The types of explanations that are offered in studies of animal cognition also enter into how cognitive ethological studies are viewed. For example, many slayers and some skeptics favor noncognitive explanations because they believe them more parsimonious and more accurate than cognitive alternatives, and less off-putting to others who do not hold the field of cognitive ethology in high esteem. Snowdon (1991, p. 814) claims that:

It is possible to explore the cognitive capacities of nonhuman animals without recourse to mentalistic concepts such as consciousness, intentionality, and deception. Studies that avoid mentalistic terminology are likely to be more effective in convincing other scientists of the significance of the abilities of nonhuman animals.

Some just make simple claims about the supposed parsimoniousness of noncognitive explanations and move on. Thus, Zabel et al. (1992, p. 129) in their attempts to explain redirected aggression in spotted hyenas (Crocuta crocuta) before quantitatively analyzing it, are of the opinion that:

One must be cautious about inferring complex cognitive processes when simpler explanations will suffice.

However, they admit that the other noncognitive explanations they offer are questionable. The statement by Zabel et al. is a paraphrase of a principle known as "Lloyd Morgan's canon" (Morgan, 1894, p. 53): "In no case may we interpret an action as the outcome of the exercise of a high psychical faculty, if it can be interpreted as the outcome of the exercise of one which stands lower in the psychological scale." It is possible that Morgan's canon, which is concerned with the complexity of processes, should be distinguished from parsimony, which is concerned with the number of processes needed to explain a given behavior (anonymous review). However, unless we are given an explicit standard for judging the complexity of a cognitive process or its place in "the psychological scale," appeals to the canon rest on nothing other than intuitions about relative complexity and need not be counted as scientific. Appeals to parsimony on a case by case basis do not take into account the possibility that cognitive explanations might help scientists come to terms with larger sets of available data that are difficult to understand and also help in the design of future empirical work. (For further discussion of the weakness of the idea that the simplest explanation is always the most parsimonious, see Bennett [1991]. For a comparison of different perspectives on cognitive "versus" more parsimonious explanations, see proponent de Waal's [1991] consideration of the skeptics Kummer et al.'s [1990] views on parsimony.)

- _Challenges_
1. In the passage on explanations in animal cognition, what behavior in spotted hyenas did Zabel et al. try to explain?
2. Repeat the part of the animal cognition passage between "The types of" and "of nonhuman animals.", inclusive.
3. Go on with the passage on explanations in animal cognition from where it stops.

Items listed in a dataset
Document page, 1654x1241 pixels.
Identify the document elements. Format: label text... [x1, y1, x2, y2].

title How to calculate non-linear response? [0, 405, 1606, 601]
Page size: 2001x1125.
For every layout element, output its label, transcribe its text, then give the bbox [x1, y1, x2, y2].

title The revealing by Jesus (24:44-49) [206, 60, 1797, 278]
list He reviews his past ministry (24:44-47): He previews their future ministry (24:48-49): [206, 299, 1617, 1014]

- _Expected answers_
1. Redirected aggression.

2.
The types of explanations that are offered in studies of animal cognition also enter into how cognitive ethological studies are viewed. For example, many slayers and some skeptics favor noncognitive explanations because they believe them more parsimonious and more accurate than cognitive alternatives, and less off-putting to others who do not hold the field of cognitive ethology in high esteem. Snowdon (1991, p. 814) claims that:

It is possible to explore the cognitive capacities of nonhuman animals without recourse to mentalistic concepts such as consciousness, intentionality, and deception. Studies that avoid mentalistic terminology are likely to be more effective in convincing other scientists of the significance of the abilities of nonhuman animals.

3.
Beer (1992, p. 79) also thinks that if cognitive ethology limited its claims for animal awareness to sensation and perception, a practice which could change the vocabulary used in cognitive ethological studies, then "even tough-minded critics would be more receptive." Griffin (1992, p. 11) actually agrees with this point, but even a consideration of simple forms of consciousness is contentious to many slayers and skeptics (see Bekoff, 1993a).

Some other skeptical views include:

Perhaps cognitive ethology will prove to be an advance in the study of behavior in consequence of resuscitating questions of animal awareness. How far back it will be necessary to go to find the more fruitful formulation of these questions remains open to doubt, however: to Darwin and Romanes who believed in animal awareness? or to Descartes, who did not? (Beer, 1992, p. 105) I am afraid that I am somewhat more skeptical than your reviewers on the value of such an approach [cognitive ethology] . . . Well, these are just my thoughts. Clearly, the paper sparked my interest about the issue, as it did for your two reviews . . . I want to see controversial subjects discussed . . . and I do not think that would ever get complete agreement from reviewers on an article like this . . . " (Jane Brockmann, personal communication to the authors)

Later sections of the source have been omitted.